Aim of the exercise:
Return the portion of the box plot notes below that lies between "(It's more useful" and "best interpret them.", inclusive, copied word for word.
-- START OF Extract provided --
We can use boxplots to quickly summarize distributions.

**Five-number summary:**

- min = minimum value
- 25% = first quartile (Q1) = median of the lower half of the data
- 50% = second quartile (Q2) = median of the data
- 75% = third quartile (Q3) = median of the upper half of the data
- max = maximum value

(It's more useful than mean and standard deviation for describing skewed distributions.)

**Interquartile Range (IQR)** = Q3 - Q1

**Outliers:**

- below Q1 - 1.5 * IQR
- above Q3 + 1.5 * IQR

In [None]:
df.boxplot(column='col1');

### Let's see how box plots are generated so we can best interpret them.

In [None]:
# Sort the spirit column.
drinks.spirit.sort_values().values

In [None]:
# Show "five-number summary" for spirit.
drinks.spirit.describe()

In [None]:
# Compare with box plot.
drinks.spirit.plot(kind='box');

In [None]:
drinks.spirit.hist()

In [None]:
drinks.spirit.plot(kind='hist');

In [None]:
# Include multiple variables.
drinks.drop('liters', axis=1).plot(kind='box');

### How to use a box plot to preview the distributions in the housing data

In [None]:
housing.boxplot();

<a id="grouped-box-plots"></a>
### Grouped box plots: Show one box plot for each group.
-- END OF Extract provided --
-- START OF Provided data --
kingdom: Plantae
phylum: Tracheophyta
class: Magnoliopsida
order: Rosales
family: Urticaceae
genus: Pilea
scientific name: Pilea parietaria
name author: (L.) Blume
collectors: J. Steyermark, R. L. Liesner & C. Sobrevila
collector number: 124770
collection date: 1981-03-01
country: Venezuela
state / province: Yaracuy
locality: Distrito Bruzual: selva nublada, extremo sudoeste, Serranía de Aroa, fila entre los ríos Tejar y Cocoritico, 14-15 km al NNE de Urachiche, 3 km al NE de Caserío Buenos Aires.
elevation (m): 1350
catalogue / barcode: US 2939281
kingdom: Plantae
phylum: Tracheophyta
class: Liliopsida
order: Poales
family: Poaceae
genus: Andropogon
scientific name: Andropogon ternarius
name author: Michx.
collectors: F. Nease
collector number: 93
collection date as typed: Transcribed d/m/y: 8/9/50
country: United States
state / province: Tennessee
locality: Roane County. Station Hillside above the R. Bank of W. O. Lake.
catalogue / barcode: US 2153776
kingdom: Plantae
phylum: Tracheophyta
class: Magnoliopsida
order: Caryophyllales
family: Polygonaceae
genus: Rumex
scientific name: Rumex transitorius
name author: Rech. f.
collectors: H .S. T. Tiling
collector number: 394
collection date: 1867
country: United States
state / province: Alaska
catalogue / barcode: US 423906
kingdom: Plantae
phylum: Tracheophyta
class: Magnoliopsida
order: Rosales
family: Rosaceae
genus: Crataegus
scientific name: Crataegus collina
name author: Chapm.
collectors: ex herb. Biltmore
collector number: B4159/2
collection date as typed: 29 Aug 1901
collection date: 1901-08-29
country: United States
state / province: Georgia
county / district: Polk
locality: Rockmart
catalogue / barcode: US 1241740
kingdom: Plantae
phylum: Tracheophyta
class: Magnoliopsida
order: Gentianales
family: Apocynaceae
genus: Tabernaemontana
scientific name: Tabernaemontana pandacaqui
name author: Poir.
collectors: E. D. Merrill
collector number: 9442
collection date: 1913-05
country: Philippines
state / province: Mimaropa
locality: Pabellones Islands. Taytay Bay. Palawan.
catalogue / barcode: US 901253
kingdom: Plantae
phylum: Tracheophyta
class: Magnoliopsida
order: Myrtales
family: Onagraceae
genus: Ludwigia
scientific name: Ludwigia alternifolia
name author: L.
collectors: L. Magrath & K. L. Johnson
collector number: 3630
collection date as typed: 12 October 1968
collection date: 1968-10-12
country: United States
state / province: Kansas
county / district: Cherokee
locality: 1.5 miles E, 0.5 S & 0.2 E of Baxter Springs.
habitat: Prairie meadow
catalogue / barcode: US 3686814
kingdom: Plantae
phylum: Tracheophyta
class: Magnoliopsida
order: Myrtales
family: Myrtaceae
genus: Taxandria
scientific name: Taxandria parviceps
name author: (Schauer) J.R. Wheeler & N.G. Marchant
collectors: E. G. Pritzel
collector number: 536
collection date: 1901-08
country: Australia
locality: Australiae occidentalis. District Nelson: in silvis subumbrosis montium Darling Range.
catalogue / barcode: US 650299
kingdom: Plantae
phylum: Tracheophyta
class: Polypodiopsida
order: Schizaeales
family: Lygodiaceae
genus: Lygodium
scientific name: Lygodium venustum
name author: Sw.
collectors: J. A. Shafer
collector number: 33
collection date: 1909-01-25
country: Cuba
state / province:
-- END OF Provided data --
Result for this exercise:
(It's more useful than mean and standard deviation for describing skewed distributions.)

**Interquartile Range (IQR)** = Q3 - Q1

**Outliers:**

- below Q1 - 1.5 * IQR
- above Q3 + 1.5 * IQR

In [None]:
df.boxplot(column='col1');

### Let's see how box plots are generated so we can best interpret them.